- [Task description] Wherever "knee" appears in a line of the listing, that line should be returned.

++++++++++

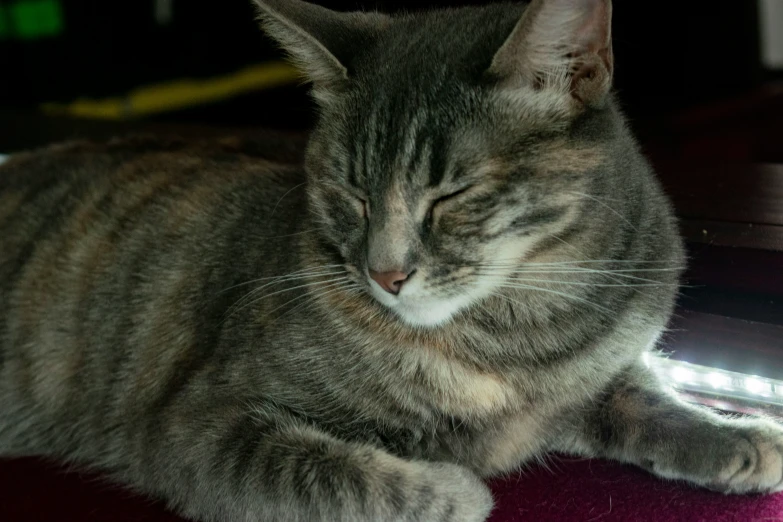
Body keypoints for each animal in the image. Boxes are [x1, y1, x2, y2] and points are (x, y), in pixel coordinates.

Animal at [1, 1, 783, 520]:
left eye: (452, 193)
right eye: (350, 192)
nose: (385, 274)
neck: (517, 336)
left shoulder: (596, 373)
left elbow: (647, 394)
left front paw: (736, 435)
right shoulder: (202, 423)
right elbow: (333, 474)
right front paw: (454, 489)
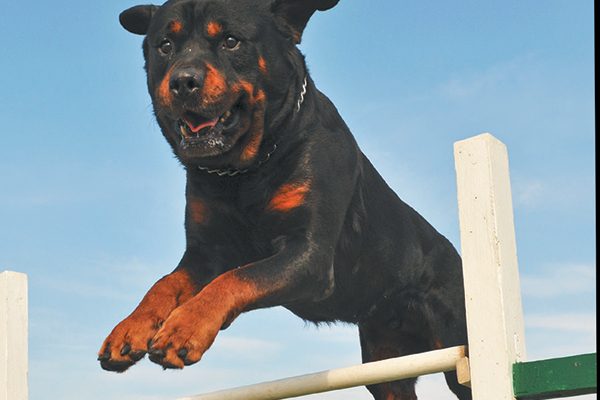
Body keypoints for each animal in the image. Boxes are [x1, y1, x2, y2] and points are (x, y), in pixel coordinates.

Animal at [98, 1, 472, 398]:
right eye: (165, 46)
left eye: (231, 41)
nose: (183, 81)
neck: (242, 173)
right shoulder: (205, 254)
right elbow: (164, 284)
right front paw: (128, 331)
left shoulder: (308, 253)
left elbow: (236, 278)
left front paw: (184, 329)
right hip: (384, 367)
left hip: (458, 349)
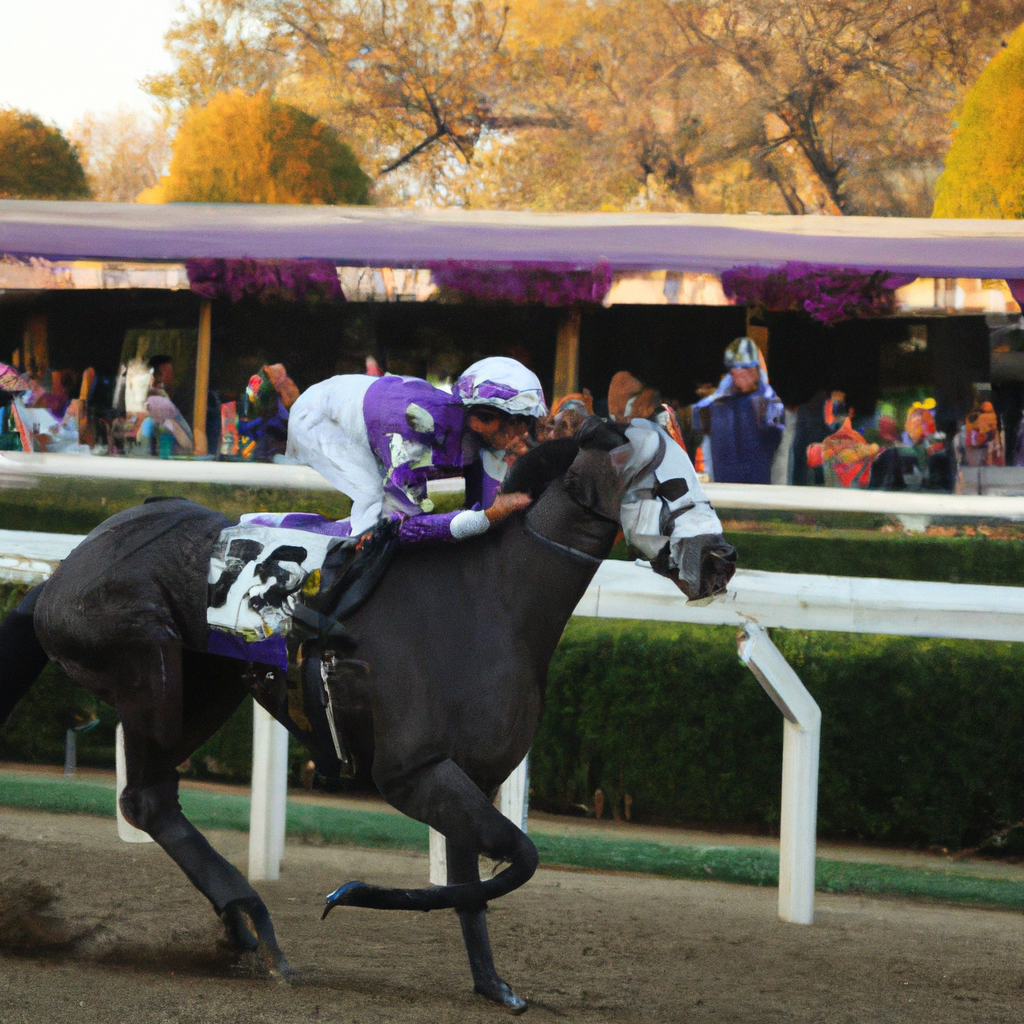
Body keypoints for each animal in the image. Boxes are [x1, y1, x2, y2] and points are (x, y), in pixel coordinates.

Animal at [0, 419, 737, 1011]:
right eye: (670, 485)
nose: (723, 560)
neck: (494, 600)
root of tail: (62, 570)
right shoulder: (412, 773)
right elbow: (520, 858)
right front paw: (351, 893)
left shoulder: (468, 773)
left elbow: (477, 881)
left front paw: (492, 986)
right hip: (143, 659)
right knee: (145, 798)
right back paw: (256, 924)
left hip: (203, 686)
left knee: (152, 798)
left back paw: (244, 926)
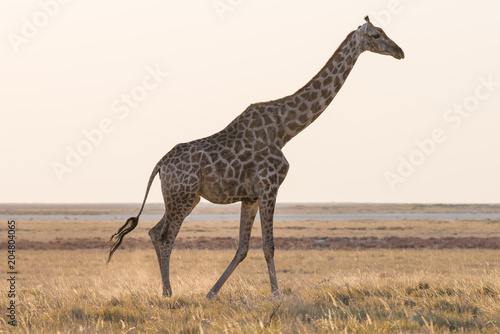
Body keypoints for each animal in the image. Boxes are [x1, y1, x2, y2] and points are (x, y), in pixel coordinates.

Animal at [107, 16, 404, 298]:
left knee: (154, 232)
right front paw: (276, 295)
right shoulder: (269, 186)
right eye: (376, 34)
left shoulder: (249, 197)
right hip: (183, 196)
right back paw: (168, 293)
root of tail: (159, 165)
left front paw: (212, 292)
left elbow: (242, 247)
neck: (284, 129)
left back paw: (167, 289)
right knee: (166, 237)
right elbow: (268, 245)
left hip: (184, 198)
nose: (399, 51)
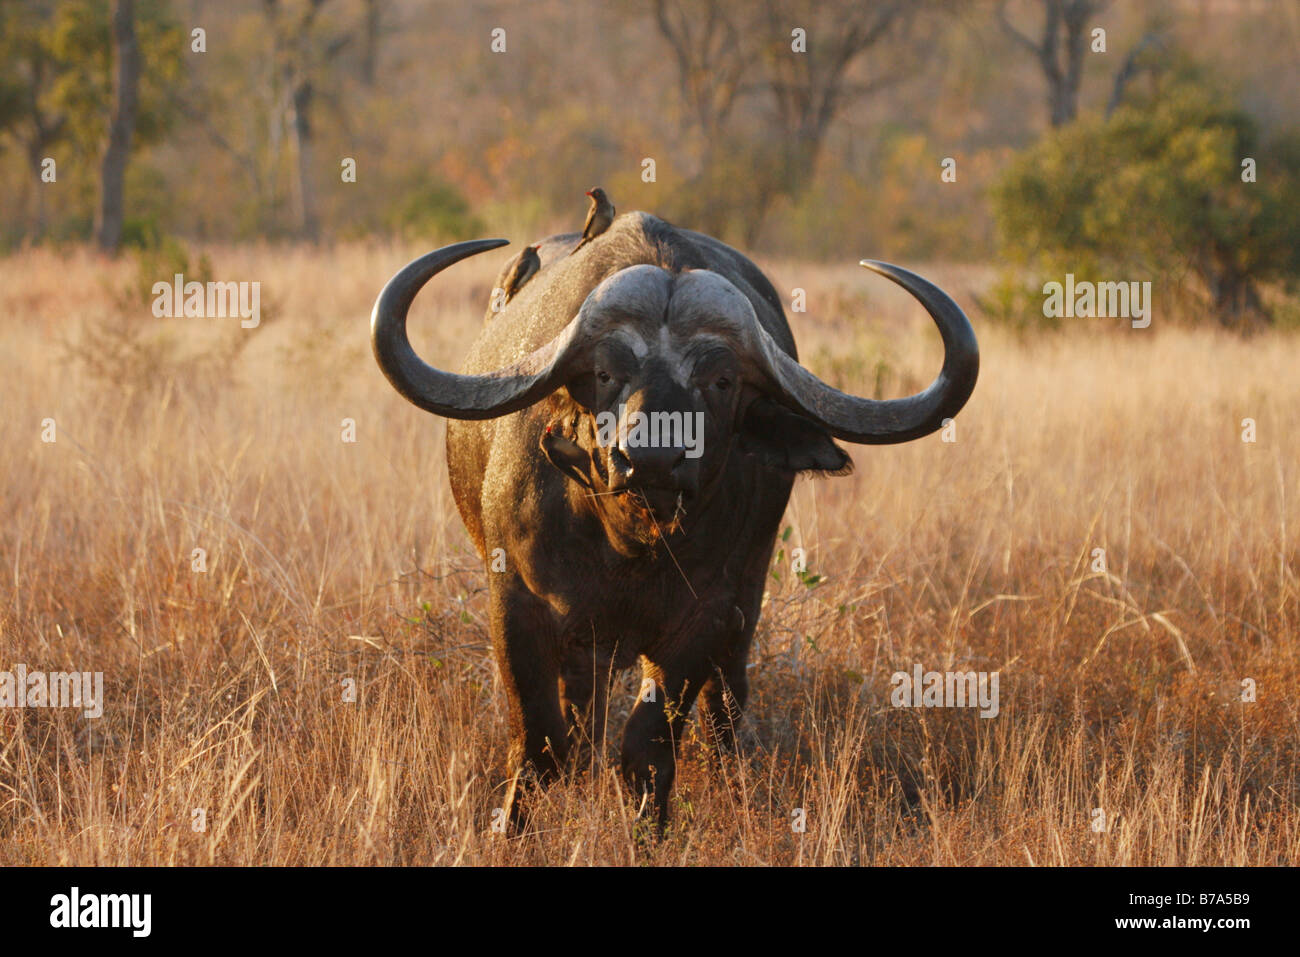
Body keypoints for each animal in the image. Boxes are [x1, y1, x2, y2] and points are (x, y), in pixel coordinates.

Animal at [371, 211, 978, 832]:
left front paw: (647, 830)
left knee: (725, 706)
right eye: (605, 372)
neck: (628, 544)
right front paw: (511, 832)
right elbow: (540, 745)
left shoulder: (706, 616)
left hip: (742, 613)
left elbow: (647, 748)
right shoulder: (516, 604)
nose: (653, 458)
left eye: (722, 381)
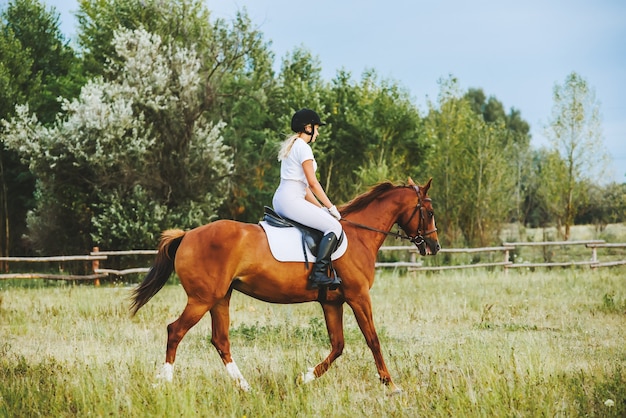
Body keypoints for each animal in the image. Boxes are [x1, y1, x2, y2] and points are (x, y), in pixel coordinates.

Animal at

++++++++++

- [Final answer]
right knee: (145, 798)
left knee: (152, 798)
left knee: (154, 232)
right knee: (166, 237)
left knee: (725, 706)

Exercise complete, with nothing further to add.